Capital Gazette gunman found guilty of five murders

Three years ago in June, a gunman killed five employees at the Capital Gazette in Annapolis, Md. On Thursday, a jury found the shooter criminally responsible, rejecting his claim of mental illness. 

"The verdict means Jarrod Ramos will be sentenced to prison, not a maximum-security mental health facility, for one of the deadliest attacks on journalists in the U.S.," Brian Witte reports for The Associated Press. "Prosecutors are seeking five life sentences without the possibility of parole. The jury needed less than two hours to find that Ramos, 41, could understand the criminality of his actions and conform his conduct to the requirements of the law when he attacked the Capital Gazette."

The trial was mainly about whether Ramos was competent to stand trial. Photojournalist Paul Gillespie said he suffers from PTSD, anxiety and depression since the attack. In court, he said of Ramos: "He’s evil; he’s not crazy. He deserves to be in prison, and I hope he gets all five life terms." A date has not been set for the sentencing, but the judge estimated it will happen in about two months, Witte reports.
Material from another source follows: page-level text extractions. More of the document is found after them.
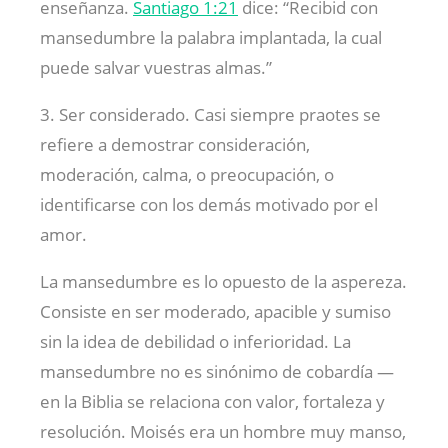
enseñanza.
Santiago 1:21
dice: “Recibid con
mansedumbre la palabra implantada, la cual
puede salvar vuestras almas.”
3. Ser considerado. Casi siempre praotes se
refiere a demostrar consideración,
moderación, calma, o preocupación, o
identificarse con los demás motivado por el
amor.
La mansedumbre es lo opuesto de la aspereza.
Consiste en ser moderado, apacible y sumiso
sin la idea de debilidad o inferioridad. La
mansedumbre no es sinónimo de cobardía —
en la Biblia se relaciona con valor, fortaleza y
resolución. Moisés era un hombre muy manso,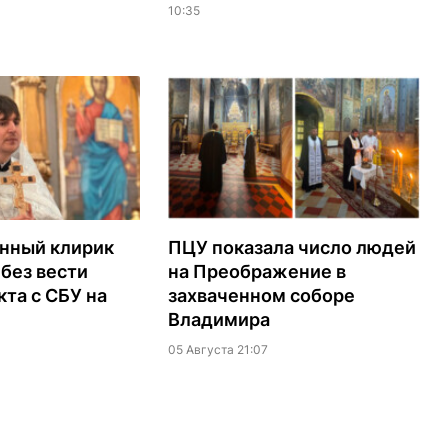
10:35
нный клирик
ПЦУ показала число людей
без вести
на Преображение в
кта с СБУ на
захваченном соборе
Владимира
05 Августа 21:07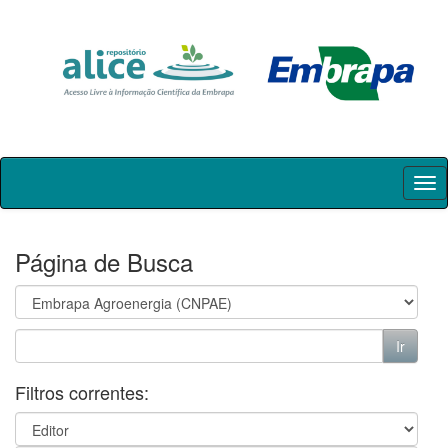
Skip
navigation
Página de Busca
Filtros correntes: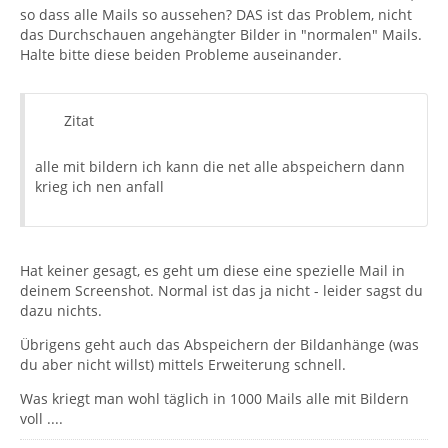
so dass alle Mails so aussehen? DAS ist das Problem, nicht
das Durchschauen angehängter Bilder in "normalen" Mails.
Halte bitte diese beiden Probleme auseinander.
Zitat
alle mit bildern ich kann die net alle abspeichern dann
krieg ich nen anfall
Hat keiner gesagt, es geht um diese eine spezielle Mail in
deinem Screenshot. Normal ist das ja nicht - leider sagst du
dazu nichts.
Übrigens geht auch das Abspeichern der Bildanhänge (was
du aber nicht willst) mittels Erweiterung schnell.
Was kriegt man wohl täglich in 1000 Mails alle mit Bildern
voll ....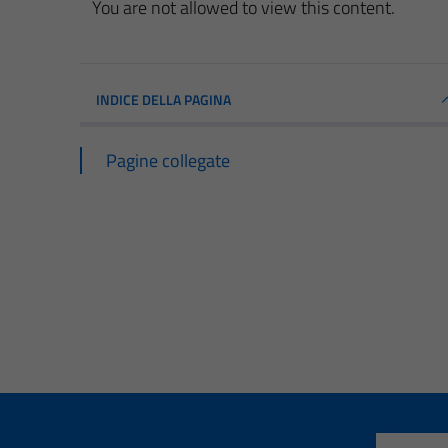
You are not allowed to view this content.
INDICE DELLA PAGINA
Pagine collegate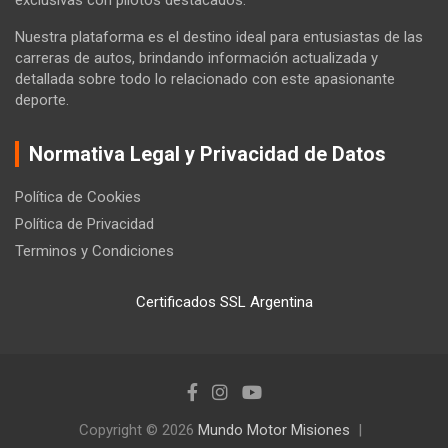
Nuestra plataforma es el destino ideal para entusiastas de las
carreras de autos, brindando información actualizada y
detallada sobre todo lo relacionado con este apasionante
deporte.
Normativa Legal y Privacidad de Datos
Política de Cookies
Política de Privacidad
Terminos y Condiciones
Certificados SSL Argentina
Copyright © 2026
Mundo Motor Misiones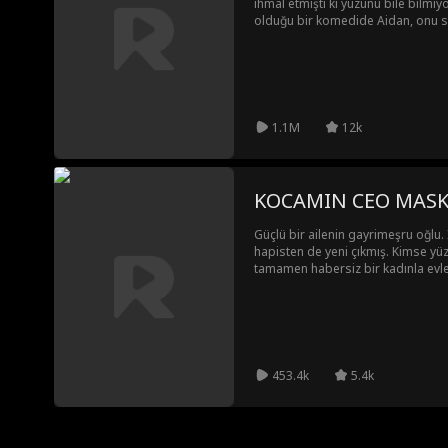
ihmal etmişti ki yüzünü bile bilmiy
olduğu bir komedide Aidan, onu sek
peşine düşer! Onu geri alacak mı?
1.1M
12k
KOCAMIN CEO MASK
Güçlü bir ailenin gayrimeşru oğlu. 
hapisten de yeni çıkmış. Kimse y
tamamen habersiz bir kadınla evlen
Kocasının milyon dolarlık bir sırrı
başından beri kimliğini neden gizl
neler olacak?
453.4k
5.4k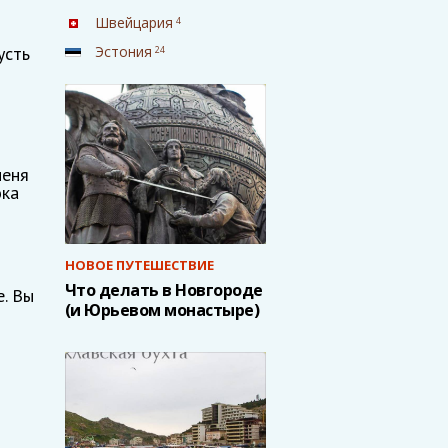
Швейцария
4
Эстония
усть
24
меня
ока
НОВОЕ ПУТЕШЕСТВИЕ
Что делать в Новгороде
е. Вы
(и Юрьевом монастыре)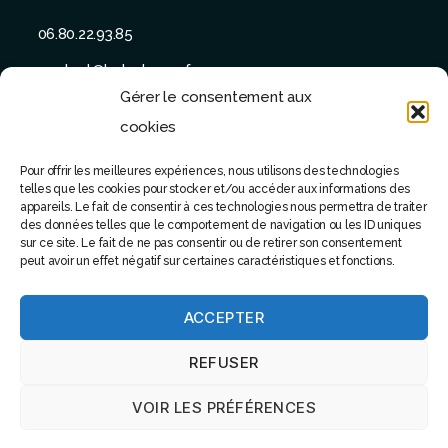
06.80.22.93.85
contact@batu-taman.fr
Gérer le consentement aux
cookies
Pour offrir les meilleures expériences, nous utilisons des technologies
telles que les cookies pour stocker et/ou accéder aux informations des
SUIVEZ-NOUS
appareils. Le fait de consentir à ces technologies nous permettra de traiter
des données telles que le comportement de navigation ou les ID uniques
sur ce site. Le fait de ne pas consentir ou de retirer son consentement
peut avoir un effet négatif sur certaines caractéristiques et fonctions.
ACCEPTER
© 2022 - Tous droits réservés - Site réalisé par Software
REFUSER
attitude
VOIR LES PRÉFÉRENCES
Haut
↑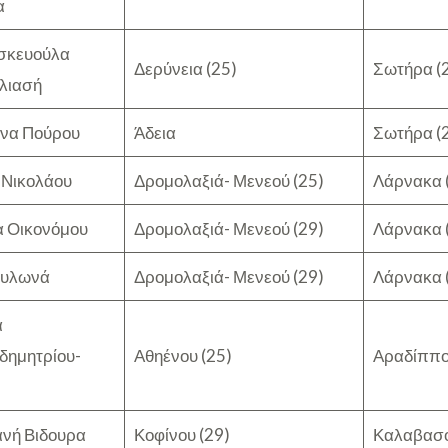
α
σκευούλα
Δερύνεια (25)
Σωτήρα (
λιασή
να Πούρου
Άδεια
Σωτήρα (
 Νικολάου
Δρομολαξιά- Μενεού (25)
Λάρνακα 
α Οικονόμου
Δρομολαξιά- Μενεού (29)
Λάρνακα 
Μυλωνά
Δρομολαξιά- Μενεού (29)
Λάρνακα 
α
δημητρίου-
Αθηένου (25)
Αραδίππο
ανή Βιδουρα
Κοφίνου (29)
Καλαβασό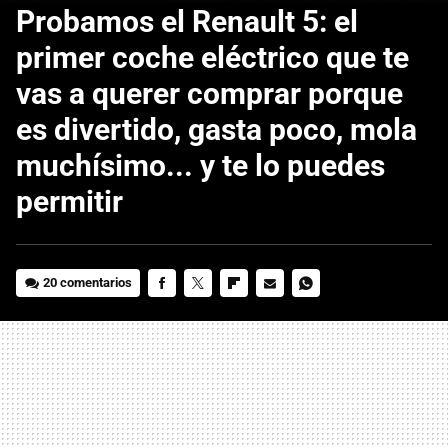
Probamos el Renault 5: el
primer coche eléctrico que te
vas a querer comprar porque
es divertido, gasta poco, mola
muchísimo... y te lo puedes
permitir
20 comentarios
FACEBOOK
TWITTER
FLIPBOARD
E-
WHATSAPP
MAIL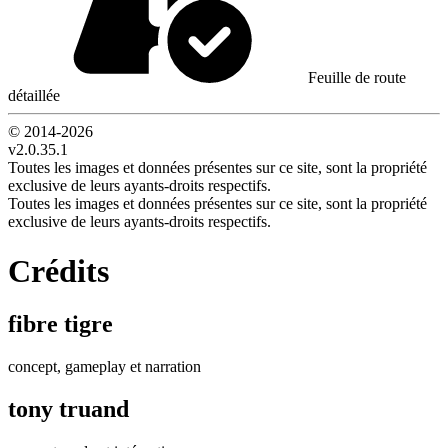
Feuille de route
détaillée
© 2014-
2026
v2.0.35.1
Toutes les images et données présentes sur ce site, sont la propriété
exclusive de leurs ayants-droits respectifs.
Toutes les images et données présentes sur ce site, sont la propriété
exclusive de leurs ayants-droits respectifs.
Crédits
fibre tigre
concept, gameplay et narration
tony truand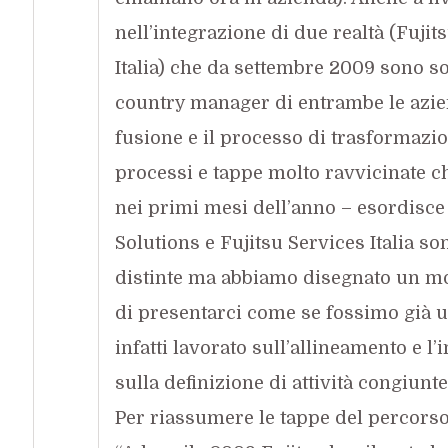
nell’integrazione di due realtà (Fuji
Italia) che da settembre 2009 sono so
country manager di entrambe le azie
fusione e il processo di trasformazio
processi e tappe molto ravvicinate c
nei primi mesi dell’anno – esordisce
Solutions e Fujitsu Services Italia 
distinte ma abbiamo disegnato un mod
di presentarci come se fossimo già u
infatti lavorato sull’allineamento e l
sulla definizione di attività congiunt
Per riassumere le tappe del percorso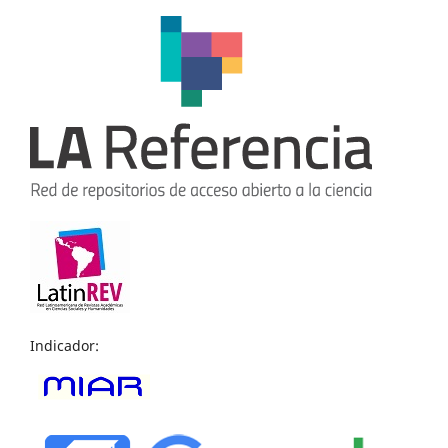
Indicador:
"Ramos developed a long-running grudge against the newspaper after an article it published about his guilty plea to a misdemeanor charge of harassing a former high school classmate in 2011," Witte reports. "He filed a lawsuit against the paper in 2012, alleging he was defamed, but it was dismissed as groundless. His appeals failed."

His defense argued that he was mentally ill, and believed the courts and newspaper were conspiring to ruin his life, but prosecutors said the defense's mental-health evaluations were insufficient to prove mental illness, and argued that the shooting was a calculated act of revenge.